Author: Welch-S-P. Dunlow-L-D.

Title: Antinociceptive activity of intrathecally administered potassium channel openers and opioid agonists: a common mechanism of action?

Source: J-Pharmacol-Exp-Ther. 1993 Oct. 267(1). P 390-9.


Abstract: The potassium channel openers could share a common mechanism of action with the opiates in the production of antinociception because both classes of drugs have been shown to enhance potassium efflux. The i.t. administration of the potassium channel openers diazoxide, minoxidil, and lemakalim (BRL38227) produced antinociception as measured in the tail-flick test.
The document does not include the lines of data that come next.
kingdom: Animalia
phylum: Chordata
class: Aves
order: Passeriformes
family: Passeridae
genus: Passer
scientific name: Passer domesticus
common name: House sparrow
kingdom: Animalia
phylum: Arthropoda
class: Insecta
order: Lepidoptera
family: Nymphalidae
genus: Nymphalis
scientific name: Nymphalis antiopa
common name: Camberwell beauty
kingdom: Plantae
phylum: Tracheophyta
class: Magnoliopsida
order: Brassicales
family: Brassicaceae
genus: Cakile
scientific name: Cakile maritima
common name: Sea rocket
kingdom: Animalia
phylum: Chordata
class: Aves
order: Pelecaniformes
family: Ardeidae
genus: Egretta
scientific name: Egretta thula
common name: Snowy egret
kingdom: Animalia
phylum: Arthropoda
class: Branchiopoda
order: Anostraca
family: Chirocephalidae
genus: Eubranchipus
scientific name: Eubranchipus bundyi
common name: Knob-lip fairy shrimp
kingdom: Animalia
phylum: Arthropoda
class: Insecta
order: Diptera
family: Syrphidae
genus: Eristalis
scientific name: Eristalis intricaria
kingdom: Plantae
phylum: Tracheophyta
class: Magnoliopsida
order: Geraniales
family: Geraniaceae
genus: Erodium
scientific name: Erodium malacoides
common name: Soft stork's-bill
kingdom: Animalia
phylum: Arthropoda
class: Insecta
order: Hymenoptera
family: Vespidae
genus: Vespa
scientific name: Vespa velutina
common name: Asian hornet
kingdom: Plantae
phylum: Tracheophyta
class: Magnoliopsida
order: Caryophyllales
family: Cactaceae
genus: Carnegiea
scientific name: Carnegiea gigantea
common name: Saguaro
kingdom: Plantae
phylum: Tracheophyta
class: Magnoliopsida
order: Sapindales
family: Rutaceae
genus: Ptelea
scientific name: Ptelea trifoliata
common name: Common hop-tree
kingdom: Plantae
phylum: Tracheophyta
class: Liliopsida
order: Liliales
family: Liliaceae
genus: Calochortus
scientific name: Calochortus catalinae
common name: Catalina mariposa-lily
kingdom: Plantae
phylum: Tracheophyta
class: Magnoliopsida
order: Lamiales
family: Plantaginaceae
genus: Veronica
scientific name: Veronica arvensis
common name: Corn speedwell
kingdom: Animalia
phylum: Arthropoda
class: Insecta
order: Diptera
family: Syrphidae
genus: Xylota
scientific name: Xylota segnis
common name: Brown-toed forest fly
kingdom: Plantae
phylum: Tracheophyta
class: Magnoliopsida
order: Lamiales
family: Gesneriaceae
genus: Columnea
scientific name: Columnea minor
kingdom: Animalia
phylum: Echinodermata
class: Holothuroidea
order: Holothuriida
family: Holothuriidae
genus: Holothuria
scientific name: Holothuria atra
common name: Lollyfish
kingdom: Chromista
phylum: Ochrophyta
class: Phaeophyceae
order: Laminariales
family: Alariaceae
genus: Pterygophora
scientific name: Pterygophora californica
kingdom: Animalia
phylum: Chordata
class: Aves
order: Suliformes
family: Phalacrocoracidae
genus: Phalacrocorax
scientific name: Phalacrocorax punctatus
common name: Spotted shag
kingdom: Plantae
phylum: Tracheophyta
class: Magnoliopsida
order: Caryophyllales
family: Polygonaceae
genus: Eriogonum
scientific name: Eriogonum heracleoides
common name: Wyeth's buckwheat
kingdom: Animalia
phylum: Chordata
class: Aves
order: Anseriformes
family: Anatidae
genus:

The ED50's were 122, 184 and 35 micrograms/mouse, respectively. Minoxidil and lemakalim (BRL 38227) were full agonists, whereas diazoxide was a partial agonist. Diazoxide-induced antinociception was blocked by the potassium channel blockers glyburide, apamin and charybdotoxin. Minoxidil- and lemakalim (i.t.)-induced antinociception was blocked totally by only glyburide. The antinociception produced by the potassium channel openers (i.t.) was blocked differentially by opiate antagonists (i.t.). The antinociceptive effects of diazoxide were blocked by nor binaltorphimine, ICI 174,864 and naloxone. Minoxidil- and lemakalim-induced antinociception was blocked by naloxone and ICI 174,864, but not by nor-binaltorphimine. Naloxone (s.c.) shifted the dose-effect curve for minoxidil to the right in a parallel manner. Morphine-induced antinociception was partially blocked by glyburide and apamin, whereas that produced by DPDPE was blocked totally by apamin. U50, 488H-induced antinociception was blocked partially by apamin. The potassium channel openers (i.t.) were not cross tolerant to morphine when measured in the tail-flick test. Apamin and glyburide precipitated "withdrawal-like" symptoms in morphine-tolerant mice. The interaction of potassium channel openers and opioids probably does not represent a direct interaction of these two classes of drugs at a similar receptor, but rather may occur via an interaction with a common second messenger system such as calcium.